Transdisciplinary Design

You Are Not Alone

Posted on December 18, 2010 | posted by:

Shortly after getting a divorce, Bernd Klosterfelde felt alone and overwhelmed by the absence of sounds in his home. This could have been just another divorce story but Bernd decided to intervene on his loneliness. He invited a friend’s girlfriend over to his house, and proceeded to record her doing everyday domestic tasks. The disc, he says “can be used to make one feel less lonely, or to remind one of how annoying a partner can be.” Ine Mehr Allein (Alone No More) became an instant cult hit.

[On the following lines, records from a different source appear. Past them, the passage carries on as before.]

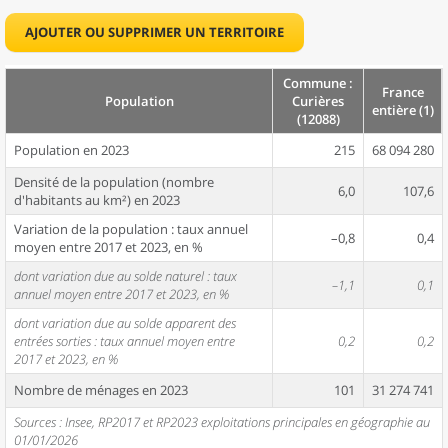
AJOUTER OU SUPPRIMER UN TERRITOIRE
Commune :
France
Population
Curières
entière (1)
(12088)
Population en 2023
215
68 094 280
Densité de la population (nombre
6,0
107,6
d'habitants au km²) en 2023
Variation de la population : taux annuel
–0,8
0,4
moyen entre 2017 et 2023, en %
dont variation due au solde naturel : taux
–1,1
0,1
annuel moyen entre 2017 et 2023, en %
dont variation due au solde apparent des
entrées sorties : taux annuel moyen entre
0,2
0,2
2017 et 2023, en %
Nombre de ménages en 2023
101
31 274 741
Sources : Insee, RP2017 et RP2023 exploitations principales en géographie au
01/01/2026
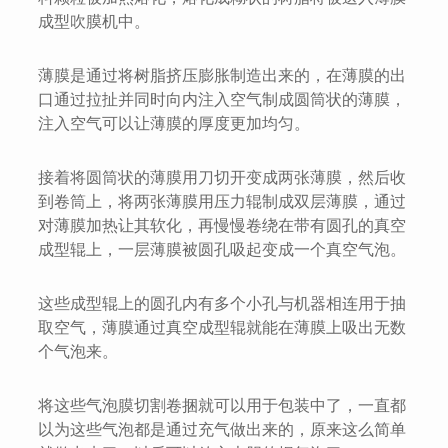
成型吹膜机中。
薄膜是通过将树脂挤压膨胀制造出来的，在薄膜的出
口通过拉扯并同时向内注入空气制成圆筒状的薄膜，
注入空气可以让薄膜的厚度更加均匀。
接着将圆筒状的薄膜用刀切开变成两张薄膜，然后收
到卷筒上，将两张薄膜用压力辊制成双层薄膜，通过
对薄膜加热让其软化，再慢慢卷绕在带有圆孔的真空
成型辊上，一层薄膜被圆孔吸起变成一个真空气泡。
这些成型辊上的圆孔内有多个小孔与机器相连用于抽
取空气，薄膜通过真空成型辊就能在薄膜上吸出无数
个气泡来。
将这些气泡膜切割卷捆就可以用于包装中了，一直都
以为这些气泡都是通过充气做出来的，原来这么简单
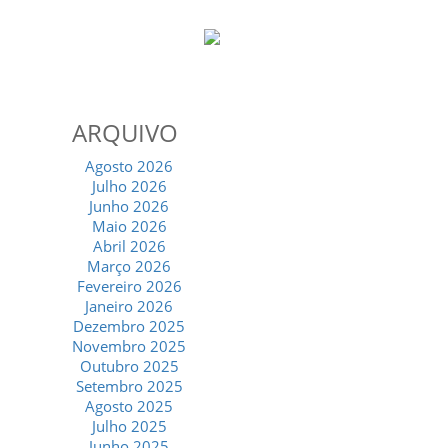
ARQUIVO
Agosto 2026
Julho 2026
Junho 2026
Maio 2026
Abril 2026
Março 2026
Fevereiro 2026
Janeiro 2026
Dezembro 2025
Novembro 2025
Outubro 2025
Setembro 2025
Agosto 2025
Julho 2025
Junho 2025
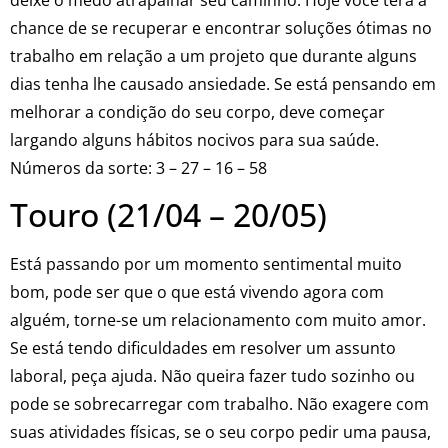
chance de se recuperar e encontrar soluções ótimas no
trabalho em relação a um projeto que durante alguns
dias tenha lhe causado ansiedade. Se está pensando em
melhorar a condição do seu corpo, deve começar
largando alguns hábitos nocivos para sua saúde.
Números da sorte: 3 – 27 – 16 – 58
Touro (21/04 – 20/05)
Está passando por um momento sentimental muito
bom, pode ser que o que está vivendo agora com
alguém, torne-se um relacionamento com muito amor.
Se está tendo dificuldades em resolver um assunto
laboral, peça ajuda. Não queira fazer tudo sozinho ou
pode se sobrecarregar com trabalho. Não exagere com
suas atividades físicas, se o seu corpo pedir uma pausa,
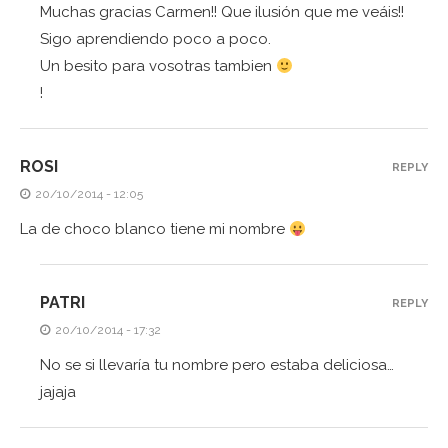
Muchas gracias Carmen!! Que ilusión que me veáis!!
Sigo aprendiendo poco a poco.
Un besito para vosotras tambien
!
ROSI
REPLY
20/10/2014 - 12:05
La de choco blanco tiene mi nombre
PATRI
REPLY
20/10/2014 - 17:32
No se si llevaría tu nombre pero estaba deliciosa…
jajaja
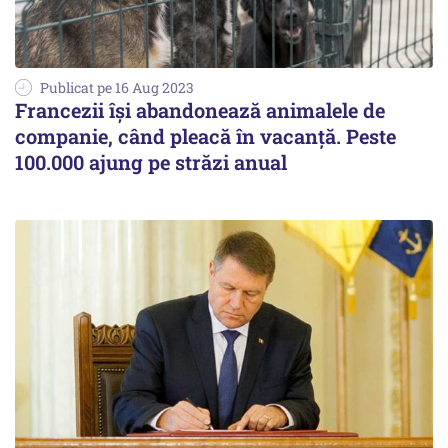
Publicat pe 16 Aug 2023
Francezii își abandonează animalele de
companie, când pleacă în vacanță. Peste
100.000 ajung pe străzi anual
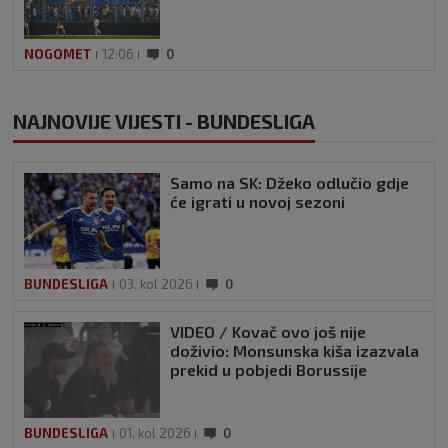
NOGOMET
12:06
0
NAJNOVIJE VIJESTI - BUNDESLIGA
Samo na SK: Džeko odlučio gdje
će igrati u novoj sezoni
BUNDESLIGA
03. kol 2026
0
VIDEO / Kovač ovo još nije
doživio: Monsunska kiša izazvala
prekid u pobjedi Borussije
BUNDESLIGA
01. kol 2026
0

Alone No More’s track list:

1. The fridge is full again at last
2. Cappuccino break
3. Reading the paper
4. Time to do the washing up
5. A shirt is quickly ironed
6. Baking a cake for the beloved
7. A bath is just the thing
8. And straight onto the sun-bed
9. Getting out the hairdryer
10. Nature calls
11. Forgot to do the vacuuming
12. Just typing up that letter on the computer
13. There’s nothing on TV again, at least the crisps are good
14. Better off reading and having a smoke
15. Slamming a roast into the oven

Almost a decade earlier, Michael Jackson found himself in a similar situation and he confessed to his lover – in You Are Not Alone – that at night he thought he heard her cry, asking him to come and hold her in his arms … Bernd opted for something a little different; let’s look at the track list again:

1. The fridge is full again at last
2. Cappuccino break
3. Reading the paper
4. Time to do the washing up
5. A shirt is quickly ironed
6. Baking a cake for the beloved
7. A bath is just the thing
8. And straight onto the sun-bed
9. Getting out the hairdryer
10. Nature calls
11. Forgot to do the vacuuming
12. Just typing up that letter on the computer
13. There’s nothing on TV again, at least the crisps are good
14. Better off reading and having a smoke
15. Slamming a roast into the oven

Bernd, like Michael, could have chosen to record the sounds of a partner crying, humming, talking on the phone, or snoring, instead 10 out of the 15 sounds he recorded were sounds of products – almost all the sounds being sounds of a person interacting with a designed object. To fight loneliness, Bernd recorded the noise of machines at work, this for him was the equivalent of a human presence in his life! Besides this disk being just a success story, I saw the track list as a potent statement on our modern perception of what it is to be human.

Ubuntu in South Africa is a philosophy that says “the only way for me to be human is for you to reflect my humanity back at me.” And this is how I came to understand design, it reflects our humanity back at us. It defines us as humans.